Os custos de tais análises podem ser facilmente amortizados por grupos produtores de alevinos que desejem avaliar seus plantéis junto a órgãos de pesquisa ou mesmo em empresas privadas. O produtor deve ter em mente que a diminuição dos índices de endogamia está intimamente relacionado com o aumento do número específico de reprodutores (Ne). Primeiramente, o sistema de cruzamento escolhido pelo produtor é uma variável importante para o incremento do Ne. Usualmente o produtor utiliza o chamado cruzamento ao acaso, em que as fêmeas e machos são escolhidos ao acaso. Este procedimento não assegura que a variabilidade genética do estoque fundador estará representada nas gerações subsequentes, ocasionando constantes efeitos de afunilamentos da população o que tende a acelerar a endogamia nos estoques reprodutores. Assim, o recomendado é a utilização do cruzamento por pedigree.

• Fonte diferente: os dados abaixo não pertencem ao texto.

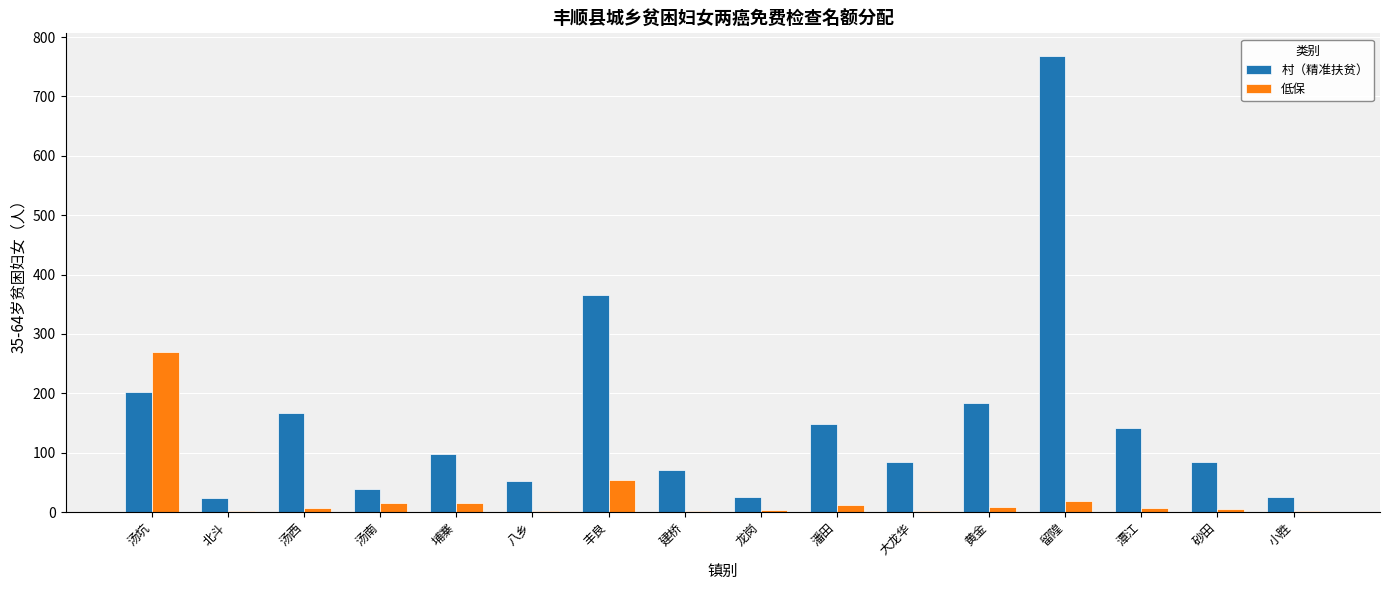

The 村（精准扶贫） series shows 125 at 大龙华. True or false?

False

Neste tipo de cruzamento os reprodutores são marcados individualmente, o que assegura o aumento da variância genética, pois a constituição genética de cada reprodutor estará representada na descendência (Tave, 1993). A vantagem deste sistema é o aumento de Ne sem a necessidade de se aumentar em demasia o número de reprodutores. Por exemplo, se tivermos 4 fêmeas para 1 macho, no caso do sistema de cruzamentos ao acaso o valor de Ne será de 3,2, já para cruzamentos por pedigree o Ne será de 4,9.

Se lembrarmos que o valor de endogamia é inversamente proporcional ao Ne, os índices de endogamia para os dois sistemas serão de 0,15 e 0,10, respectivamente. Na medida em que um estoque reprodutor não pode ser substituído e nem identificado, a alternativa para o aumento do Ne está no ajuste da razão sexual de 1 macho para 1 fêmea. Na tabela acima podemos observar o impacto sobre os índice de endogamia quando da modificação do Ne e da razão sexual.

Como dito e verificado na tabela, o desequilíbrio da razão sexual em favor das fêmeas aumenta gradativamente a endogamia por geração, diminuindo a representatividade genética dos reprodutores, assim como a capacidade de utilização das gerações subsequentes para substituição dos reprodutores.

Apesar de não serem usadas com freqüência, práticas de manejo reprodutivo, como dividir a desova em porções e fertilizá-las com esperma de machos diferentes, aliadas aos sistemas de acasalamento descritos e ajuste do número de fêmeas e machos são extremamente importantes para o incremento do Ne, e conseqüente diminuição dos efeitos gerados pela depressão por endogamia. Isto permite uma melhoria genética dos estoques reprodutores e conseqüentemente da qualidade dos alevinos produzidos.

Duas publicações que cobrem bem o assunto descrito é a do Prof. Sílvio de Almeida Toledo Filho – Conservação genética de peixes em projetos de repovoamento de reservatórios – Cadernos de Ictiogenética -1, e o livro Genetics for fish hatchery managers de Douglas Tave.

Para finalizar, é importante que se trace um paralelo da avicultura com a piscicultura. A avicultura, que hoje no Brasil pode ser considerada um indústria geradora de divisas, tem seu sucesso explicado, entre outras coisas, pelo aprimoramento genético de raças altamente produtivas. Para se ter uma idéia em 1948 um frango chegava ao seu peso comercial de 1,3 kg em 86 dias; em 1981, 1,8 kg era atingido em 49 dias, e atualmente um frango está pronto para ser abatido com 2 kg em 42 dias. Isto com uma redução da conversão alimentar de 3,41: 1 para 1,87:1. Para se chegar a este desempenho, técnicas de seleção genética, aliadas à aplicação de cruzamentos entre linhagens endogâmicas, possibilitaram a produção de pintinhos de um dia altamente produtivos com intenso Vigor de Híbrido.

Muitas são as etapas que devem ser trabalhadas para que o Brasil passe de importador de pescado para exportador. Porém, sem dúvida nenhuma para o aumento da eficiência produtiva e diminuição dos custos de produção do peixe advindo de cultivo, as técnicas de melhoramento genético não podem e não devem estar fora das discussões técnico-científicas que definem os rumos da piscicultura nacional.